Action item → Determine how many lines of the entries that follow contain "金沢地方検察庁御中", and respond with that number alone.

Supplied material →
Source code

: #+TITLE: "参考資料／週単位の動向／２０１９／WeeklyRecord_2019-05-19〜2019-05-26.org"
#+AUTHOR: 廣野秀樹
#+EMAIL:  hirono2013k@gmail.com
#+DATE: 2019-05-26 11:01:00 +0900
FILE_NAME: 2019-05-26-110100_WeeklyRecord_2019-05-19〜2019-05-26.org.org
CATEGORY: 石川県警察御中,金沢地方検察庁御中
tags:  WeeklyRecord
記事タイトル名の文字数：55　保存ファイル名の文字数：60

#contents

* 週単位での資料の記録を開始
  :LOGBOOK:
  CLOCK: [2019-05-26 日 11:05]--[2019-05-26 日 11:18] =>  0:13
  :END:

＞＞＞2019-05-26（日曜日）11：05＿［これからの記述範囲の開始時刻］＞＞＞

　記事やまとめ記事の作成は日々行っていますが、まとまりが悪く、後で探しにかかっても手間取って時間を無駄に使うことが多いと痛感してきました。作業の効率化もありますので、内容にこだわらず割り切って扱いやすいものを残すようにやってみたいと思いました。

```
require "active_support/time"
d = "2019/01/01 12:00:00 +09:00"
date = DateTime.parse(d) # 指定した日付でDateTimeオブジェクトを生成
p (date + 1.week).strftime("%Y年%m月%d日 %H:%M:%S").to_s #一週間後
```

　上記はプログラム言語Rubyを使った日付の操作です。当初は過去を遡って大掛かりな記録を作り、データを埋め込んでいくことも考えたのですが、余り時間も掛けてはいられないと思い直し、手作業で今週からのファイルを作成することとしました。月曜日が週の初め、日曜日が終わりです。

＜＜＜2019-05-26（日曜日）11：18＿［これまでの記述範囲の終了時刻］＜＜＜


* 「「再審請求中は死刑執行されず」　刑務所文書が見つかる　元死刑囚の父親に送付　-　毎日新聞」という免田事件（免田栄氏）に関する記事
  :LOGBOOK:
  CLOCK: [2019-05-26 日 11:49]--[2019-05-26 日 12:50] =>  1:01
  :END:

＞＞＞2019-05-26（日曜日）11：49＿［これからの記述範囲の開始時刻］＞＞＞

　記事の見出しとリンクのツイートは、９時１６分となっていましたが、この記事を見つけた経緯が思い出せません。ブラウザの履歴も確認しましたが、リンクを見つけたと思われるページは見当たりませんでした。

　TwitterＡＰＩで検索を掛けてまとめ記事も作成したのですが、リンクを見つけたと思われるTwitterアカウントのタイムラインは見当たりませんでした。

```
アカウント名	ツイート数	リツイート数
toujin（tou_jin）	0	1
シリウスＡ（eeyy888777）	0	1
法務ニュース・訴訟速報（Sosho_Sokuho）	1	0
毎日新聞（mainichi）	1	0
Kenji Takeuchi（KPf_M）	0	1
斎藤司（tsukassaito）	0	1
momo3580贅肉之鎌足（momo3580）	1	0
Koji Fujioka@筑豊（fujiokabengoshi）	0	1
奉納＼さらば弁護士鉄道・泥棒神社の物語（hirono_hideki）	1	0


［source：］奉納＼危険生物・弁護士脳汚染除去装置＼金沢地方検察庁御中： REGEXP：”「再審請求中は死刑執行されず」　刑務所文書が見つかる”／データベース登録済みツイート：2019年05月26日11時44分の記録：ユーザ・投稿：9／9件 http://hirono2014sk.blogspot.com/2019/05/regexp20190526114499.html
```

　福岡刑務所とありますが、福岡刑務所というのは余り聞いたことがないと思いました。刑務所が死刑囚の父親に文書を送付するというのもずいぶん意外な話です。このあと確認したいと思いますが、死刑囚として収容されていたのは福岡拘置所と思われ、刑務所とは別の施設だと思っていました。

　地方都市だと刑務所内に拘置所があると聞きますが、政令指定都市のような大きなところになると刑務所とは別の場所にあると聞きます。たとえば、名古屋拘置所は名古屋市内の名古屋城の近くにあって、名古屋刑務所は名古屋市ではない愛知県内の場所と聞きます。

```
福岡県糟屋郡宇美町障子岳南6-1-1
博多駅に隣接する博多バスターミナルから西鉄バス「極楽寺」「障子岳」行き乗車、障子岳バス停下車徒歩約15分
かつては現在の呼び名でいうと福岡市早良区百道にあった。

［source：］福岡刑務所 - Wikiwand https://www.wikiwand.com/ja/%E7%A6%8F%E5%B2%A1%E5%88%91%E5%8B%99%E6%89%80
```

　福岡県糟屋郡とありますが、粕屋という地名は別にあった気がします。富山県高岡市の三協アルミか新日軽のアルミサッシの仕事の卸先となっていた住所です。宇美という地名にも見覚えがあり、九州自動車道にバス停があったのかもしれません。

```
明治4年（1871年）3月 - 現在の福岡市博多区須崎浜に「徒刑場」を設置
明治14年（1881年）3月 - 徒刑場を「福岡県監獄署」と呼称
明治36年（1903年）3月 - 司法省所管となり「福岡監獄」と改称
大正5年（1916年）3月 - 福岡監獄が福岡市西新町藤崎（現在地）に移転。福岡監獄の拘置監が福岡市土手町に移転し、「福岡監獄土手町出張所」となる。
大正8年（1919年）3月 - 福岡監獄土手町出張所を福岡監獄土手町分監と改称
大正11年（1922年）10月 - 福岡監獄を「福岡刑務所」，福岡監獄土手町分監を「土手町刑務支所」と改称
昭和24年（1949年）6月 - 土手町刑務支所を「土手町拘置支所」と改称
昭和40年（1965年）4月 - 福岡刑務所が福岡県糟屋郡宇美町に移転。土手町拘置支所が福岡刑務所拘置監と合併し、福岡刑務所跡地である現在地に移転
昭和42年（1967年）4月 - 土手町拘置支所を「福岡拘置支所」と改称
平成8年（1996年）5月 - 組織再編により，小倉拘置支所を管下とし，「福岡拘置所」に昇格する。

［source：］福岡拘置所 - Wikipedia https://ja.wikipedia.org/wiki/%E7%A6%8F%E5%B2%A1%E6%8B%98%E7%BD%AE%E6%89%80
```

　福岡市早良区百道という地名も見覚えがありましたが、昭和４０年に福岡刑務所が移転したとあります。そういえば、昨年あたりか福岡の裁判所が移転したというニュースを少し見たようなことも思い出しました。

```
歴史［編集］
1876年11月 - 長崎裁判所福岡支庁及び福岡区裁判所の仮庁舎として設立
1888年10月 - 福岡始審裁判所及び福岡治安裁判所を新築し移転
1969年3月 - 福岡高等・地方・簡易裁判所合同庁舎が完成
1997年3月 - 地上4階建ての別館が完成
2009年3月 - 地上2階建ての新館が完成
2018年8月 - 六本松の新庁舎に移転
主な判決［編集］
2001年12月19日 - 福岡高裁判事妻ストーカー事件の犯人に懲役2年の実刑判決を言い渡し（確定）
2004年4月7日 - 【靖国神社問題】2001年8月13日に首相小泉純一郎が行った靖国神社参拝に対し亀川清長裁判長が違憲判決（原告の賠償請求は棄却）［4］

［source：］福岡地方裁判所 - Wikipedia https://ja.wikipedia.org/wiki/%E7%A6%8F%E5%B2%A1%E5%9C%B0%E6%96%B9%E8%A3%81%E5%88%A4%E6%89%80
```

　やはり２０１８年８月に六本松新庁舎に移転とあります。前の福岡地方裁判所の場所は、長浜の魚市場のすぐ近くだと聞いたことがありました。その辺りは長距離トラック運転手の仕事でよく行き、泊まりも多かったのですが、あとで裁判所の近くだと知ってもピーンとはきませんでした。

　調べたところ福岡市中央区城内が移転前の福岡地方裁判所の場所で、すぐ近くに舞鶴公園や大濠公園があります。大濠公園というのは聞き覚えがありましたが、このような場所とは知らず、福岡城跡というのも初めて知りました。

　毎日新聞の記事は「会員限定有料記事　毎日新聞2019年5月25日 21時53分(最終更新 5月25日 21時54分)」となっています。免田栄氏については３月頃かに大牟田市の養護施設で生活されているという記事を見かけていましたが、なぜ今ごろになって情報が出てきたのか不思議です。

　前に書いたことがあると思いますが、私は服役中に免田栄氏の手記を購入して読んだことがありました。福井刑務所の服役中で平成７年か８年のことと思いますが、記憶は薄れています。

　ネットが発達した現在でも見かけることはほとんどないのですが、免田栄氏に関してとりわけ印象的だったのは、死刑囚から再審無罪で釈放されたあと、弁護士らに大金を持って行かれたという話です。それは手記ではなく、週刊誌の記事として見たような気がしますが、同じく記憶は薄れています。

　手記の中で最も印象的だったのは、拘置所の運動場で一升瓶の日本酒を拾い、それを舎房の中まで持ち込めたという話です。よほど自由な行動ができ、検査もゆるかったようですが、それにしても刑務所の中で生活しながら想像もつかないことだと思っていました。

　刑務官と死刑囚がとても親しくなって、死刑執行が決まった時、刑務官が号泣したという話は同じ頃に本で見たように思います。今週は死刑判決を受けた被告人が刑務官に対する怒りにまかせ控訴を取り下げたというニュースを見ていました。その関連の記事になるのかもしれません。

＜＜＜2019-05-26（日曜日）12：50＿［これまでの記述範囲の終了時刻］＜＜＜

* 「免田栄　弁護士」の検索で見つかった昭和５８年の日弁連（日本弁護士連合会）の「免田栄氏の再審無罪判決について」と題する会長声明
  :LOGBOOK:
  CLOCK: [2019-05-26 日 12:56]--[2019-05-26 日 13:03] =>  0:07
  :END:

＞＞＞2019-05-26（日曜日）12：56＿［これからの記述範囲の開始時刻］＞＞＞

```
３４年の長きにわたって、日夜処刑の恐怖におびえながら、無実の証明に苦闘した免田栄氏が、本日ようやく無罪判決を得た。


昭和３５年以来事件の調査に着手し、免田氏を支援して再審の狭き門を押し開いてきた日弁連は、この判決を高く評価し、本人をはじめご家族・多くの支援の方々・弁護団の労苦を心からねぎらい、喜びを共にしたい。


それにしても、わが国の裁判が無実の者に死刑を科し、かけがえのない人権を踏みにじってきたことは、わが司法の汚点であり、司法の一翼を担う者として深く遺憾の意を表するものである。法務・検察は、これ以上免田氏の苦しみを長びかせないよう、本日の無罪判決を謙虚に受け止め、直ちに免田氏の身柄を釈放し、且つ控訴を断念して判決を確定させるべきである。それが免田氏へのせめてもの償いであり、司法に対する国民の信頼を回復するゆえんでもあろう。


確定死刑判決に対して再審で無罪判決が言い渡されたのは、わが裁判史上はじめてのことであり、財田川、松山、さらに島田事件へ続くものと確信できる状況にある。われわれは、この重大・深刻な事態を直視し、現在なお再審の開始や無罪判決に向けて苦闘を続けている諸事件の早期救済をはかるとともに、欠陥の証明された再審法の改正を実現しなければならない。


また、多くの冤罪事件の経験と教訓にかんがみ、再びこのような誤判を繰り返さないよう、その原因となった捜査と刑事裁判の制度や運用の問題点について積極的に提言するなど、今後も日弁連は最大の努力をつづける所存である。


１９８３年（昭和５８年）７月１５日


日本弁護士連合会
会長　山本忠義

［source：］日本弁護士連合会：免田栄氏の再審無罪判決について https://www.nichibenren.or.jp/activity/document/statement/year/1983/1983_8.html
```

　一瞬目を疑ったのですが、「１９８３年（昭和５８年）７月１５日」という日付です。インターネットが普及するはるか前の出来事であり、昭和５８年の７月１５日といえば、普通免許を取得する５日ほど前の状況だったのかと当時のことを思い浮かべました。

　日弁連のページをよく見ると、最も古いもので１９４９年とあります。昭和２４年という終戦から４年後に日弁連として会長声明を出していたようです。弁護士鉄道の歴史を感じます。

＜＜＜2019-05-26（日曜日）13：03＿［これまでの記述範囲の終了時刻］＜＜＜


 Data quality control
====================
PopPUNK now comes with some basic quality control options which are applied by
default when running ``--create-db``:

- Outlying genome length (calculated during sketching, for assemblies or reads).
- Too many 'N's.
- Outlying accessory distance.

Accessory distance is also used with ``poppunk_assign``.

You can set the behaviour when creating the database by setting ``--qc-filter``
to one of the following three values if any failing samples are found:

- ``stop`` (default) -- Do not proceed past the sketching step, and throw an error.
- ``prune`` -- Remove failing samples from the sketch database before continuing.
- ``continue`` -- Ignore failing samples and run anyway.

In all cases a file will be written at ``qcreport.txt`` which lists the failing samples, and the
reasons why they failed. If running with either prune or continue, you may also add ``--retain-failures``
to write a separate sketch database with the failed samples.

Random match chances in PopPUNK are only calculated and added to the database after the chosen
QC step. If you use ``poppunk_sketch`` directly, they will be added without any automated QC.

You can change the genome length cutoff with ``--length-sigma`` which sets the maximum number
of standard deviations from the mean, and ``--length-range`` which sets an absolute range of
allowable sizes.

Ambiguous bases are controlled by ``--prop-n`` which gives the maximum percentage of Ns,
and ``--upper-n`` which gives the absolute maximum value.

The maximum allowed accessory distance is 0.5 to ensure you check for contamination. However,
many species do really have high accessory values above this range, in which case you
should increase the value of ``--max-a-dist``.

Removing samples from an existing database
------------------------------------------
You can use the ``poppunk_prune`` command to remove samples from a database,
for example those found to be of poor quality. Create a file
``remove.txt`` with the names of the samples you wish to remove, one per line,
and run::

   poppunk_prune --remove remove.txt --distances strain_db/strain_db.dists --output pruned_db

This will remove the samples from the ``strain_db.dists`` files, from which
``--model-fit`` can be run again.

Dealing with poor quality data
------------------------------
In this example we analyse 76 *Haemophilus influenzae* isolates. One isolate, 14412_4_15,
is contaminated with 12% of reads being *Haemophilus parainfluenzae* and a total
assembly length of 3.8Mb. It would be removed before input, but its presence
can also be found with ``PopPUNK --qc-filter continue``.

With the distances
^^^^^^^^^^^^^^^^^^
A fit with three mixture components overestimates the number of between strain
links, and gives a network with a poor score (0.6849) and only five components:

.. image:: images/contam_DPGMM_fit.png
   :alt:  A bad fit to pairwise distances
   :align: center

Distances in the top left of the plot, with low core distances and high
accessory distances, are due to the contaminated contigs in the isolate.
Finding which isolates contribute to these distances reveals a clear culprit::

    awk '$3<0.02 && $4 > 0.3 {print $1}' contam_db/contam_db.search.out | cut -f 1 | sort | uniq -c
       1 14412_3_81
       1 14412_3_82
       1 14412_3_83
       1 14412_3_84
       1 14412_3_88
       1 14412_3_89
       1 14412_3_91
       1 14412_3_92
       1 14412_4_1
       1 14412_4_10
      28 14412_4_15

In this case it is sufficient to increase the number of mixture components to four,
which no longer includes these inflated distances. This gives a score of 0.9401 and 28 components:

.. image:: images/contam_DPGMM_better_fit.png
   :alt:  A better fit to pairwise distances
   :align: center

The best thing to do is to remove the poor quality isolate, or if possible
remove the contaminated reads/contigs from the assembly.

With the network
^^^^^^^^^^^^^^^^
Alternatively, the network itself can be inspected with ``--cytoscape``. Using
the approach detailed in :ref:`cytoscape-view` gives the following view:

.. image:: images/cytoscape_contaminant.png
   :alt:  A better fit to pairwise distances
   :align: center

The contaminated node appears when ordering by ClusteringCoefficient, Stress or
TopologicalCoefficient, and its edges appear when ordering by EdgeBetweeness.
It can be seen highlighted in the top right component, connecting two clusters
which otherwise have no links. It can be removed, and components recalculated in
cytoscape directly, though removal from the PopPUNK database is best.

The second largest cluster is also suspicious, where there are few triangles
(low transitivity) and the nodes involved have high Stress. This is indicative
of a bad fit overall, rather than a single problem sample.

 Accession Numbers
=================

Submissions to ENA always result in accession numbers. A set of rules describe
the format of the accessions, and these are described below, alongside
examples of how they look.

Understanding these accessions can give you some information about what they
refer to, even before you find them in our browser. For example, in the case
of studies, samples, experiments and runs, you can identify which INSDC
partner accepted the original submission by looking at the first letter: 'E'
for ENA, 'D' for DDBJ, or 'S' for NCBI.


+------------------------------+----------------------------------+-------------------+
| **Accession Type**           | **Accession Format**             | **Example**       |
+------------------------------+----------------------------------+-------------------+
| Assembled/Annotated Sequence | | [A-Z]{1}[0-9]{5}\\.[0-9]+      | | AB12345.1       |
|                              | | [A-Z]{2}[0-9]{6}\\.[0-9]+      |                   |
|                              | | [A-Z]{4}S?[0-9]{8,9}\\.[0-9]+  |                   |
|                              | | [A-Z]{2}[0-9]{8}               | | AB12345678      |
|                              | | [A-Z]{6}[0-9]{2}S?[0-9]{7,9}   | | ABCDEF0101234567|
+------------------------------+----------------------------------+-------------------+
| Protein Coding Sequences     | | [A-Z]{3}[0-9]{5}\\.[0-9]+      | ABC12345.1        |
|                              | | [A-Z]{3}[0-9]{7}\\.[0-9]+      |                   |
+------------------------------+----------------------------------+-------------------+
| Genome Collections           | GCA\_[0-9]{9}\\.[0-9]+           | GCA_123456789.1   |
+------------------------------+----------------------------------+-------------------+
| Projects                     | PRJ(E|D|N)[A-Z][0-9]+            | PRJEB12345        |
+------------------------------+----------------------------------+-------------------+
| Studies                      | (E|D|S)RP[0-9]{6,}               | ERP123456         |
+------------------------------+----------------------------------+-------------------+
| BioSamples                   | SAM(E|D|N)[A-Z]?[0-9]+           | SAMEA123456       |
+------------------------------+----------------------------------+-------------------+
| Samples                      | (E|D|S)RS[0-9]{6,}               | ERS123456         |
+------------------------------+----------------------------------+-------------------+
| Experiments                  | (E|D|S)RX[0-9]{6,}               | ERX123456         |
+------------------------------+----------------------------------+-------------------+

Task solution → 2